### WORK TO COMPLETE:
Rewrite the part of the listing that opens with the line containing "4h48m11s. Image follows." and closes with the line containing "Observed time: 9h08", changing "Observed time" to "Recorded time" and leaving everything else as is. Return only those lines.

### GIVEN RECORDS:
◇ ◇ ◇ ◇ ◇

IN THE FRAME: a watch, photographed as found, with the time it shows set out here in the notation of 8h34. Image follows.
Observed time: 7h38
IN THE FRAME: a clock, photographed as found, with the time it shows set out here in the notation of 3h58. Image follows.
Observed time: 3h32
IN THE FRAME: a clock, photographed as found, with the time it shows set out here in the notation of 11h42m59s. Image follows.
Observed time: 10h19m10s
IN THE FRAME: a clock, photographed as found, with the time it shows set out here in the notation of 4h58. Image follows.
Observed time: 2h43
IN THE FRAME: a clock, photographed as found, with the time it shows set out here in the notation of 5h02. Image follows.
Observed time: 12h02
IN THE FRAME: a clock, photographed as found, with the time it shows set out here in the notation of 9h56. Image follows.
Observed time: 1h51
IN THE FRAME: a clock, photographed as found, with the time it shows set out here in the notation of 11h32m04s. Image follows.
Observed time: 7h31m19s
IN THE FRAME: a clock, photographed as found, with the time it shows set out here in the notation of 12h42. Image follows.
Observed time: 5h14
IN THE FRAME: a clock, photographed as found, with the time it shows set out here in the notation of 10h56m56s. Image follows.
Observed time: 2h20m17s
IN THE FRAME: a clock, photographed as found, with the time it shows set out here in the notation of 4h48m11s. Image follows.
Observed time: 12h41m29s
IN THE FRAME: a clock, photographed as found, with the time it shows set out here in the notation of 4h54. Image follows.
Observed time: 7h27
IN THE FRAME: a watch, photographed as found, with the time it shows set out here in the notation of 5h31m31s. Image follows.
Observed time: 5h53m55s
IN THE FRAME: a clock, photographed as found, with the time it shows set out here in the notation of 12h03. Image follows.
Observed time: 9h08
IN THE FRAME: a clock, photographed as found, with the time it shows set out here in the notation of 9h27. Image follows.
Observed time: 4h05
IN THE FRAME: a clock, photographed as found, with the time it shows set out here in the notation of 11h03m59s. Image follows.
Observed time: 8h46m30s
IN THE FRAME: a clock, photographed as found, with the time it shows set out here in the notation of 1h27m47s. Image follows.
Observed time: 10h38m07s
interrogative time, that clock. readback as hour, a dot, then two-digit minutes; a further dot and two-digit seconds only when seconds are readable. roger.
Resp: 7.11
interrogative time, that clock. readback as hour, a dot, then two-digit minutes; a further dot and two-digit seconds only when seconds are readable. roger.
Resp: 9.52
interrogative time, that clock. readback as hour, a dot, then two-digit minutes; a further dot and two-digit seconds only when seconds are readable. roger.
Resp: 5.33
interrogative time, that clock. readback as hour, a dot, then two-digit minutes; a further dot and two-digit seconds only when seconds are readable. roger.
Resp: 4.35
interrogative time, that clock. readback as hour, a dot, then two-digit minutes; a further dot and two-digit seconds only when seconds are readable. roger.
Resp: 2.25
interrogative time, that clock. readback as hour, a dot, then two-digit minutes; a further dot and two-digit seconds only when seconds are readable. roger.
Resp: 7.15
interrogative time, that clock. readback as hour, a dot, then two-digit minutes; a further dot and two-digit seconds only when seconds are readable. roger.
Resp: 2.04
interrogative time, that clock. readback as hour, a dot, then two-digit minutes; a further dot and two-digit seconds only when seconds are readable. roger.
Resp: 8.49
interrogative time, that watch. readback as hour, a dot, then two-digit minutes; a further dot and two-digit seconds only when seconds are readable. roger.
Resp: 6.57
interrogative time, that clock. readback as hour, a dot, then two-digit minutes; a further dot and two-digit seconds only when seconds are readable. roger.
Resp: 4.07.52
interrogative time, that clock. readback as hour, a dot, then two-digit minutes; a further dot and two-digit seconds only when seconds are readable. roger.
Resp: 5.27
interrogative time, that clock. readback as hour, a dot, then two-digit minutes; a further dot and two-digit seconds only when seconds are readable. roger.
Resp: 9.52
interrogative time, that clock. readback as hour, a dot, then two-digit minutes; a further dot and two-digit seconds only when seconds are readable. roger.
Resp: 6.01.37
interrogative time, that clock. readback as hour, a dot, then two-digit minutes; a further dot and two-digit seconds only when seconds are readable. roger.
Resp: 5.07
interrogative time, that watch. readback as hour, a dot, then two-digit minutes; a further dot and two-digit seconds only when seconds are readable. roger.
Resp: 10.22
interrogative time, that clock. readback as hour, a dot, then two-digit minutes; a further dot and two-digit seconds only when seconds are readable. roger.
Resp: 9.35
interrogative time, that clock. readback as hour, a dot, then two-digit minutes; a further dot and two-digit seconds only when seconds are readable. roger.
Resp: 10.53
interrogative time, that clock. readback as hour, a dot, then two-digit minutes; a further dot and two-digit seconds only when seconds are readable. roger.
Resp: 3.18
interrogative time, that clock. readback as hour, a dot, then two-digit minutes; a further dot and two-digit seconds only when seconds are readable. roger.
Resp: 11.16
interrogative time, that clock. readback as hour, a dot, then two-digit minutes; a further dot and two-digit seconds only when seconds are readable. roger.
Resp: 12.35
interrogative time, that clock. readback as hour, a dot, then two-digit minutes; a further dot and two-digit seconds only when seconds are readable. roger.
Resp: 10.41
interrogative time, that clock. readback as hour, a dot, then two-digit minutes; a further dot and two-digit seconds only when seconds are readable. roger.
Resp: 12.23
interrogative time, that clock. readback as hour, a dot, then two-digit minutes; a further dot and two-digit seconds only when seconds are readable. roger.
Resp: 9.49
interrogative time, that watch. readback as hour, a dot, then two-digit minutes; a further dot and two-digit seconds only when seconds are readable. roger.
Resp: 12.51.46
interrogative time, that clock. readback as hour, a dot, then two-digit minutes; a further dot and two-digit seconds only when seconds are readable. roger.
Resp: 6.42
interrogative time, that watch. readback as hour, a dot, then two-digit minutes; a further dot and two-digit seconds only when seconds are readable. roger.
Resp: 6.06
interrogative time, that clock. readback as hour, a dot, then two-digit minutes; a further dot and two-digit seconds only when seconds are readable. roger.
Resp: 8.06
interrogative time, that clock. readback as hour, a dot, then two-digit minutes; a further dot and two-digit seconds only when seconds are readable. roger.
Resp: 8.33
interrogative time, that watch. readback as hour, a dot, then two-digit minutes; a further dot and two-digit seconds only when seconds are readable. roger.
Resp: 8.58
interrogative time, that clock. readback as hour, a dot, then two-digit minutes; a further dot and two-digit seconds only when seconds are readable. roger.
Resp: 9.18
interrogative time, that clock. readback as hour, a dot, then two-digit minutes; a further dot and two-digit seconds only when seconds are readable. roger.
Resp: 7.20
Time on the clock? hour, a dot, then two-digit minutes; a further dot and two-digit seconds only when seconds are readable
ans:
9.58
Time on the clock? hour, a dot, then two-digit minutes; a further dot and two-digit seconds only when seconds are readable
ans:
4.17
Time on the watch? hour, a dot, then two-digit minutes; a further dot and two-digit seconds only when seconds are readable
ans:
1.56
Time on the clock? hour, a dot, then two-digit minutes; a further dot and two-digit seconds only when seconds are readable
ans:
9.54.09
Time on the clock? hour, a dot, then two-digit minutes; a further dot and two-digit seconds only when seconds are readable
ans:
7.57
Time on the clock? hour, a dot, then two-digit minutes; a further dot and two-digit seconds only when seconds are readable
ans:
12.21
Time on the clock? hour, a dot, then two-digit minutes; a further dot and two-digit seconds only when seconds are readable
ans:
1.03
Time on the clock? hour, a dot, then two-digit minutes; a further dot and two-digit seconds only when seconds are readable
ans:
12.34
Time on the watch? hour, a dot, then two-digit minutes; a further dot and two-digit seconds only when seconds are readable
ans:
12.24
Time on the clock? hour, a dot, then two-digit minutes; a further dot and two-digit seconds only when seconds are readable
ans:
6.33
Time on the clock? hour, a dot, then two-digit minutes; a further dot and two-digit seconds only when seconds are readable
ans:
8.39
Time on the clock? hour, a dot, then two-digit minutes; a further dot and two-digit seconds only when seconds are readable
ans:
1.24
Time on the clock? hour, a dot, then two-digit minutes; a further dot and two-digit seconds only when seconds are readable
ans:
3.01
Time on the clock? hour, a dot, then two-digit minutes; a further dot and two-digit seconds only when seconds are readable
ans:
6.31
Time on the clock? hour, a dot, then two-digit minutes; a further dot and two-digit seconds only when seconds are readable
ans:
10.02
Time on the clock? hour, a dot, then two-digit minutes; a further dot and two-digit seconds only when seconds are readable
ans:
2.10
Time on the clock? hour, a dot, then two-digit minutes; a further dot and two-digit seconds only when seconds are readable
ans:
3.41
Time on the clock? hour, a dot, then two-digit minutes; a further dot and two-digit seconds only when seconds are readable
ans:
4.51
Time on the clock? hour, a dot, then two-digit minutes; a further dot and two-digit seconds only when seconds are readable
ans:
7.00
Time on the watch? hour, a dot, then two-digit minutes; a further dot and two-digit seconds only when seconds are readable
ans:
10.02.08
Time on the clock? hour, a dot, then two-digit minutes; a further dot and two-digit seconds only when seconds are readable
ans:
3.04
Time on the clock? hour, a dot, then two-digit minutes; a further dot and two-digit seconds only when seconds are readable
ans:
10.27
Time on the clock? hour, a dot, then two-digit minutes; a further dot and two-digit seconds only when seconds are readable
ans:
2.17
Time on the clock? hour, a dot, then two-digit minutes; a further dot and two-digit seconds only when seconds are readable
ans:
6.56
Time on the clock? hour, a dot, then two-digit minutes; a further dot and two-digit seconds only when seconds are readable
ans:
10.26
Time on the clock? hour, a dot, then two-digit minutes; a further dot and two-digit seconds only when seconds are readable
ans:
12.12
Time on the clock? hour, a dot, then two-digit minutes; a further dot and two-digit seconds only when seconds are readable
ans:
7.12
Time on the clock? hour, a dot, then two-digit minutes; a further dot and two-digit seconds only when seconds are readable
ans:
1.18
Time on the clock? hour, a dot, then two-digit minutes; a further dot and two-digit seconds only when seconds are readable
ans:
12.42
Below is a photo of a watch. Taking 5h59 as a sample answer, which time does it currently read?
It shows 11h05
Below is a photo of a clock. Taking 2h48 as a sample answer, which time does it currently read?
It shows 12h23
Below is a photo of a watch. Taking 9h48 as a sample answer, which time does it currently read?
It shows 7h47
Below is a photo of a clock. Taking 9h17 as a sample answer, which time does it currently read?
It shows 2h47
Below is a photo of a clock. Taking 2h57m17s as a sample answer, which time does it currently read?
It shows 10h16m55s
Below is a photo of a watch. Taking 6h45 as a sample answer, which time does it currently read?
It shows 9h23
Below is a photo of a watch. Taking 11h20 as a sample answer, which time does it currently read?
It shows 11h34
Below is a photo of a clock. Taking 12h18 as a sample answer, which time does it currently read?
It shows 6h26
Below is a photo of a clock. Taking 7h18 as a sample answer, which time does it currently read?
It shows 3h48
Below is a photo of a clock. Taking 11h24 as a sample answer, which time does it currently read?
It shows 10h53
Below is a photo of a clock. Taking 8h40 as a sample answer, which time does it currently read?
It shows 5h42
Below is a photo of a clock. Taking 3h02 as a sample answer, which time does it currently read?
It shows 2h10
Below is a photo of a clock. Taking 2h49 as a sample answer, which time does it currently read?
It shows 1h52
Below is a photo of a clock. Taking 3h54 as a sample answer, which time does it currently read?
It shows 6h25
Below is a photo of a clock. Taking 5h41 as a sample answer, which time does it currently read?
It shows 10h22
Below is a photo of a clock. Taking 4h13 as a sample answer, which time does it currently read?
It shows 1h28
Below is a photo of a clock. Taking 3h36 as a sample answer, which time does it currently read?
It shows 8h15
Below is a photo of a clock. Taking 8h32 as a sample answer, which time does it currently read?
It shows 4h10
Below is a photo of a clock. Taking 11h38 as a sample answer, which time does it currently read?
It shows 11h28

◇ ◇ ◇ ◇ ◇

### FINAL RESULT:
IN THE FRAME: a clock, photographed as found, with the time it shows set out here in the notation of 4h48m11s. Image follows.
Recorded time: 12h41m29s
IN THE FRAME: a clock, photographed as found, with the time it shows set out here in the notation of 4h54. Image follows.
Recorded time: 7h27
IN THE FRAME: a watch, photographed as found, with the time it shows set out here in the notation of 5h31m31s. Image follows.
Recorded time: 5h53m55s
IN THE FRAME: a clock, photographed as found, with the time it shows set out here in the notation of 12h03. Image follows.
Recorded time: 9h08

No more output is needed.